One of the projects I’ve been working on recently at work is adapting legacy Java application to fit into a modern, dynamic, parallelized framework. Legacy design aside, we chose this application for a few reasons:
- it’s open source and mature;
- the primary maintainer is easy to communicate with;
- it has a well-established academic basis.
Even with this, I don’t believe that this last would have been enough if the first and second weren’t true; even with the most rigorously established tenents, a project based in solid academia can still falter when pushed to its limits in a production system.
As with many established legacy Java projects, this one was written before modularity entered the province of the professional programmer. This one happens to be a gigantic monolith of Java code that attempts to provide everything from a secure authentication system, to a GUI for editing the data, all with an api interface. As such, it’s been a challenge in some cases to incorporate it as an internal component to a broader system, and even more so to integrate it as a redundant component (it’s designed to be a single, running, monolith, an adorable trait from the pre-EC2 days).
As we’ve worked with the system, we’ve found a few patterns helpful:
- Creating an API wrapper: putting a thin API in front of the main engine has done a huge amount to make this system work for us. The API layer can compensate for some of the more annoying features (ie the auth system, which is cumbersome in our fully private system), and it provides a place to standardize access to the system.
- Hooks to reflect the system’s internal state changes to other components: we were lucky that this particular system has some support to allow for event hooks. We’ve take this ability and combined it with a publishing mechanism – in our case, a Kafka queue that acts as an RPC stream (more on this in a later post), which, combined with our standardized API interface, has allowed us to offload complex computations to an external system (see my post on Samza and JRuby), and then push the data back into the system.
- Database roles, row-level security, and configuring the database at startup to use this role (thank you PostgreSQL): this idea isn’t as clear-cut as the previous two, but it so happens that, given that this system is written to behave as though it is the only system in the universe and have sole access to its database, if we were to scale it up to work in parallel (and we are considering the magnitude of 1000’s of parallel instances here), creating a new database for each of these would be a nightmare. Thankfully, PostgreSQL provides the notion of role-based, row-level security, which allows a single database to provided isolated access to many different users based on permissions.
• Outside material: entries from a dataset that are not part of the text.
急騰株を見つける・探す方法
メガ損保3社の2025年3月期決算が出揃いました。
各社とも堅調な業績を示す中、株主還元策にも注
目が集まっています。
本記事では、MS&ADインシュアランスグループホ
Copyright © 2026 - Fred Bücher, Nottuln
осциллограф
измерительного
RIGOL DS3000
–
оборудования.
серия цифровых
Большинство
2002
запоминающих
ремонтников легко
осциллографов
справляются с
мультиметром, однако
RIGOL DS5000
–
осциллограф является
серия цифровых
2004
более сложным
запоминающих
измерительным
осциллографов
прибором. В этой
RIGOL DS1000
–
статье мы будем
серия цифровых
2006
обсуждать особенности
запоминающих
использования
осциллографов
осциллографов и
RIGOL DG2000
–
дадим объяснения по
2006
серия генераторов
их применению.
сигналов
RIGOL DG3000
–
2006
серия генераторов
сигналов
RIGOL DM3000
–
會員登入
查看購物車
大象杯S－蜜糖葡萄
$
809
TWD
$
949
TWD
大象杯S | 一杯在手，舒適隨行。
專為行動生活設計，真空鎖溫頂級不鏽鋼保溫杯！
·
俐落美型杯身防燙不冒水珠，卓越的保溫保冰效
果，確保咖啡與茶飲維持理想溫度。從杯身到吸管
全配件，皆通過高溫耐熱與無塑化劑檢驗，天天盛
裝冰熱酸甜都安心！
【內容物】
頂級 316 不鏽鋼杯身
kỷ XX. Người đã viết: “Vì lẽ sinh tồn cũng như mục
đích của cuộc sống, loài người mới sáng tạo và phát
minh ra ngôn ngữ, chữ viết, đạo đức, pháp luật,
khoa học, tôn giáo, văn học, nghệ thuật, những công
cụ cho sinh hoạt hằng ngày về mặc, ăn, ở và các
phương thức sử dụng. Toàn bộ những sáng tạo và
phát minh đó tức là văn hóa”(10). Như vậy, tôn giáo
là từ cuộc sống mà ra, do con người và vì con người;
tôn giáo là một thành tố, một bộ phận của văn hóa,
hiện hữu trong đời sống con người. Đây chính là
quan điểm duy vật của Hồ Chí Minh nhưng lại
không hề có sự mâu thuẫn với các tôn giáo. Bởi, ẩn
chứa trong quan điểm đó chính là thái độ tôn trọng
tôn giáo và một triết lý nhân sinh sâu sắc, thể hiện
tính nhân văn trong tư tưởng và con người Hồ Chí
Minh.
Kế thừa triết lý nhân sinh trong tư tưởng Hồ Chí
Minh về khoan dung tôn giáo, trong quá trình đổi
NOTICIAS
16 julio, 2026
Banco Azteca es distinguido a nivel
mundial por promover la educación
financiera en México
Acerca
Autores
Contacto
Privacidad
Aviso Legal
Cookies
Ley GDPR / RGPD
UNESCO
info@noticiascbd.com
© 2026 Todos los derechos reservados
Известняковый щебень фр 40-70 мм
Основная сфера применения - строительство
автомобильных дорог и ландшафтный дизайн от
While the ability to use this will vary, if possible, this can be a great boon when dealing with many hundreds of instances that don’t understand how to share amongst themselves.
- Incorporate an external service for cross-system synchronization: also not as hard-and-fast as the first and second items, this can be of great use when trying to figure out when instance A should do what, and instance B is clear to follow. Since we’re already incorporating Apache Samza into our stack, we already have ZooKeeper available. ZooKeeper provides some great primitives – for instance, its notion of ephemeral nodes is a great help for publishing service availability (this is how Kafka does it).
We arrived at these principles after many months of slow integration. My feeling is that the first and second items are basically required when dealing with a legacy system like this; if you don’t have this basic flexibility, then everything else is going to be much harder.